Papua New GuineaAn extraordinary Open Air Museum
Holding onto the rope attached to the door of the thirty-year-old Suzuki taxi van offered me safety from the hot asphalt snake dominating my day. The wood benches lining the walls seemed invisible because of dozens of people held in place by each other. Handmade bags of cuscus fur (called bilum) covered the holes in the floor. Only females carried bilum bags sized small enough for a child to carry a few vegetables in, or for an adult to carry small pigs home from the market.

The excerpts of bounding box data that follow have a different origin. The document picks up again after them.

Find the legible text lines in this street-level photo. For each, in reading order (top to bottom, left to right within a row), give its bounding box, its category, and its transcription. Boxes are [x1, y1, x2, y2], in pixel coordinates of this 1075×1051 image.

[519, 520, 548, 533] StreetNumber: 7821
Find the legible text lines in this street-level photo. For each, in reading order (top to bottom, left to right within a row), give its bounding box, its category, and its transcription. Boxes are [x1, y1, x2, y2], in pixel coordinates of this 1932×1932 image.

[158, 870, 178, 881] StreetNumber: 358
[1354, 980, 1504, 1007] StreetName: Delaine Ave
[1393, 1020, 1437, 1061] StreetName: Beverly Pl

Bilums have long straps, and the girls and women loop the straps around their foreheads and balance the bags over their shoulders and down their backs.
Rice sacks (filled with yams or thousands of betel nuts), children, and baby chicks pleading for their mothers, fought for room to breathe in the van. A child sitting on my feet peeled an orange and discarded the peelings in my lap after quickly wiping her hands on my pant leg. Everyone seemed to be hugging a neighbor, holding on tight as the taxi driver maneuvered the corners while he looked for a CD hiding under his seat. The twelve kilometer trip to the first village took almost two hours, not a concern for the locals.
The country that appears on the outside as one of the last great frontiers quickly adopted western ways with their cell phones, radios, and generators for satellite televisions. So why is there no money for shoes?